Regulation permits sale of drinks with food orders for take-out or delivery, effective this month
Effective Sept. 1, those serving and selling liquor at licensed establishments in New Brunswick have to take Responsible Beverage, a mandatory online training course, in accordance with amendments, tabled in 2020, to the Liquor Control Act, RSNB 1973, c L-10.
The Tourism Industry Association of New Brunswick is offering the training course on responsible practices to owners of licensed establishments free of charge until Mar. 31, 2022, owing to funding of $150,000 from the province’s post-secondary education, training and labour department, said the news release from New Brunswick’s justice and public safety department on May 4. Completing the four-hour course leads to a five-year certification.
“Many Canadian provinces require that bartenders and servers be trained on how to refuse service if a consumer is intoxicated, as well as other regulatory matters,” said Hugh Flemming, New Brunswick’s justice and public safety minister, in the news release. Flemming approved of the decision to extend a flexible training option for participants.

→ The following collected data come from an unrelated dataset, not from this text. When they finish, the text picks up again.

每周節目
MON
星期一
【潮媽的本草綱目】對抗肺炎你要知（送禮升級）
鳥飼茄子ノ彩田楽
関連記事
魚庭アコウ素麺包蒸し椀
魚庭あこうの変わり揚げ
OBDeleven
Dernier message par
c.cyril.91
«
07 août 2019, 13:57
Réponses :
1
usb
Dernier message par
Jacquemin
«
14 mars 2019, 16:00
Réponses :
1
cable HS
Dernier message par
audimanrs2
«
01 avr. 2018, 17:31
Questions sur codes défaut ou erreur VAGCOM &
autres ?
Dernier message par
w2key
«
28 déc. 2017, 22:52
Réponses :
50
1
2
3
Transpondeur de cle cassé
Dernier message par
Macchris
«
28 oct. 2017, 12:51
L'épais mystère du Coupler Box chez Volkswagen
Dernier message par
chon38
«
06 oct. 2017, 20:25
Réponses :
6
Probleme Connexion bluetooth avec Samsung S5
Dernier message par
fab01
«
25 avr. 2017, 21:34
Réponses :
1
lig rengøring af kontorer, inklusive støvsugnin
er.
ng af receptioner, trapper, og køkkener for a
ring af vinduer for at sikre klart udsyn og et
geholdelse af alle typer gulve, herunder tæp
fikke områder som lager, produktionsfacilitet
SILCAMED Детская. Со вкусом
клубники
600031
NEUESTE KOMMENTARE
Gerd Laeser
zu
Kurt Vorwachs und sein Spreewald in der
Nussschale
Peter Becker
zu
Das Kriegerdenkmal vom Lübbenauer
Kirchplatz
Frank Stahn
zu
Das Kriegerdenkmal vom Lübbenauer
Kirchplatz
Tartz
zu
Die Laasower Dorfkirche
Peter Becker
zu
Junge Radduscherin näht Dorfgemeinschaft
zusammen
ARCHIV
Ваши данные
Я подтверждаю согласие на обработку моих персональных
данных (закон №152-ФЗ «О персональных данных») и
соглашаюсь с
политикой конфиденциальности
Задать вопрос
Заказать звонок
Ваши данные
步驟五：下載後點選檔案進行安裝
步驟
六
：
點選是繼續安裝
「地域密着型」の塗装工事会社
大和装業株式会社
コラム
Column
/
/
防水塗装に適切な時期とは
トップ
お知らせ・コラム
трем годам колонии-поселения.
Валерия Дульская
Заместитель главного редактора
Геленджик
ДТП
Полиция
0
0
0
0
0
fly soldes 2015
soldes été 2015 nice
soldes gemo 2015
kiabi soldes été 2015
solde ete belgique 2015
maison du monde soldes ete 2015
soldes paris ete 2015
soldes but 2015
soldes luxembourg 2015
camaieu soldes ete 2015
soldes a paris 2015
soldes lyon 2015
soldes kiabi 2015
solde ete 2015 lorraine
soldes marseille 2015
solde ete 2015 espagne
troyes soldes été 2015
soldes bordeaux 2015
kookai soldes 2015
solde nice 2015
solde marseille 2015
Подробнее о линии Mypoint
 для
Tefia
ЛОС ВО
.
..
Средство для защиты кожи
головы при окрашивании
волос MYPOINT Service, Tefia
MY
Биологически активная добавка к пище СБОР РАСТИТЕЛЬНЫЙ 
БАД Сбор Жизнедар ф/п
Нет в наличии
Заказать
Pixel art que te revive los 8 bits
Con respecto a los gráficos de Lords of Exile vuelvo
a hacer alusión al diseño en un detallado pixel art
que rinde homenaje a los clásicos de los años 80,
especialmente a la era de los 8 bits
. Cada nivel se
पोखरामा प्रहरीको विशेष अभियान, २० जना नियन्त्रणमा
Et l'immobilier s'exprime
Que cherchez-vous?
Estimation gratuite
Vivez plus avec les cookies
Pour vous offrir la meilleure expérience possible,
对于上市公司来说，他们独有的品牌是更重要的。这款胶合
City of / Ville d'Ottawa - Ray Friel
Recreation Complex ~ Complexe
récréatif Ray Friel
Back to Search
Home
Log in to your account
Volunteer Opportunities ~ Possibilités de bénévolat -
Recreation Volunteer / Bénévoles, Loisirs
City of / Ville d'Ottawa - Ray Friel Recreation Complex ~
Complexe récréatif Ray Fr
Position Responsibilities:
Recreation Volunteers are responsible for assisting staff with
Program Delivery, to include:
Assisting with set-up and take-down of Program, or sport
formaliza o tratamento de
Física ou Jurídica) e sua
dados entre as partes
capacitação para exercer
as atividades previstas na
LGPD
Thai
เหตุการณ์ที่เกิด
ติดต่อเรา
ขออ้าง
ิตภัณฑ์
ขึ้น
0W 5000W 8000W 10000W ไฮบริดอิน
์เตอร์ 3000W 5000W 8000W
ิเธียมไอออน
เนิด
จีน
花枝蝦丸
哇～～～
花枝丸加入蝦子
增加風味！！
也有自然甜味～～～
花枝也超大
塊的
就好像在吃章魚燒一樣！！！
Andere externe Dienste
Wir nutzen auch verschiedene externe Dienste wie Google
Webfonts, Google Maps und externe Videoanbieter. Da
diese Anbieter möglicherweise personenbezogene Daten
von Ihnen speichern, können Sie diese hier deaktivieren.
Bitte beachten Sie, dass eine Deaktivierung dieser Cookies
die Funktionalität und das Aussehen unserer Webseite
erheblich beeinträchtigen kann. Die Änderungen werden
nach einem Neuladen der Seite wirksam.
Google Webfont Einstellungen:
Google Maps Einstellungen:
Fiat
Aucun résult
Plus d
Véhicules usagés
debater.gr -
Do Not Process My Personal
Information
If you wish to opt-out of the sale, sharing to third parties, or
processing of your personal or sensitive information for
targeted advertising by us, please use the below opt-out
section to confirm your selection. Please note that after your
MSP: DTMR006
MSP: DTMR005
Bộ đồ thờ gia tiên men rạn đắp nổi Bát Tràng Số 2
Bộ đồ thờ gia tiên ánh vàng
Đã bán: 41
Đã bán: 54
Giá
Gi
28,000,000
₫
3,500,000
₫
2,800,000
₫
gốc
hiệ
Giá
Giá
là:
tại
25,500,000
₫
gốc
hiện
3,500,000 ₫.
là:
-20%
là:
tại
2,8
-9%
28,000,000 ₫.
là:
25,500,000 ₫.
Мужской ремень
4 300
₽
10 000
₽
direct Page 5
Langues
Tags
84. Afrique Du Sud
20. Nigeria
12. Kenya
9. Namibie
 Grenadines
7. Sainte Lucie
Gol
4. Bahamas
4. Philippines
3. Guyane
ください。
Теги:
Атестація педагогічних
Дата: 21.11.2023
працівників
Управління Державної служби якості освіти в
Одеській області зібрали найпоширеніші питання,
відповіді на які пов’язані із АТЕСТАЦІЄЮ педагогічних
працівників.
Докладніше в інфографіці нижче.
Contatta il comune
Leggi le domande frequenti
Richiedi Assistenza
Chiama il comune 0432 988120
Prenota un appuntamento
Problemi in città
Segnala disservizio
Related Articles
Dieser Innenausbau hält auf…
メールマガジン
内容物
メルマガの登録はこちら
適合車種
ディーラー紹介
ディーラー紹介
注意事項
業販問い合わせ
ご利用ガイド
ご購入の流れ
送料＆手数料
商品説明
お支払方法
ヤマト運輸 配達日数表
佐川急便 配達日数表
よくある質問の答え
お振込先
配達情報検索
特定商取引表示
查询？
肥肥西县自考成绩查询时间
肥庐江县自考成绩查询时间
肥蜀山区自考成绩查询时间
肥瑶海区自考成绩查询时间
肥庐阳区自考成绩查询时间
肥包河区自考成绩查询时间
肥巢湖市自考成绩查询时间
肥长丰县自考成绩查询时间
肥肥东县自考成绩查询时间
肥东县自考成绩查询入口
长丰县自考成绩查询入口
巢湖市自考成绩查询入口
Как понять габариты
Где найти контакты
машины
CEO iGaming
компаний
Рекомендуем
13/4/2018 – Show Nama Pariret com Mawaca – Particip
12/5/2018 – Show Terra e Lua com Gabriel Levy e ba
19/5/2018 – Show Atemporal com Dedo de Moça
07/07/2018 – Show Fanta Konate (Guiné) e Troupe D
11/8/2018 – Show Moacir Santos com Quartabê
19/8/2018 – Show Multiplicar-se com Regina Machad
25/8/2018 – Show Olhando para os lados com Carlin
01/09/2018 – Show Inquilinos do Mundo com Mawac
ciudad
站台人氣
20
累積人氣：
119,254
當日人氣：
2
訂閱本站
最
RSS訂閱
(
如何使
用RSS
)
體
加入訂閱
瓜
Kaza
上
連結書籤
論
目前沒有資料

“We are very happy to have been able to work out an arrangement with the provincial government so that online training for staff at licensed establishments can be provided free of charge for a determined period of time,” said Carol Alderdice, president and chief executive officer of the Tourism Industry Association of New Brunswick.
“By funding this online training program, we support a valuable public safety initiative without having a negative effect upon employers or employees,” said Trevor Holder, the province’s post-secondary education, training and labour minister.
MADD Canada has approved the training course as compliant with its national curriculum standards.
New Brunswick’s news release also announced that regulations relating to the Liquor Control Act will allow the sale of liquor with food orders for take-out or delivery, as of May 1. This activity was previously temporarily permitted pursuant to an emergency order.
Flemming noted that allowing this activity has benefited the province’s industry during these challenging economic times and that other jurisdictions introduced similar changes amid the COVID-19 pandemic.
“We are pleased that restaurants can continue to offer this service to their customers, following the rules established in regulation,” said Flemming. Flemming urged New Brunswickers to consume alcohol responsibly and moderately and to refrain from drinking and driving.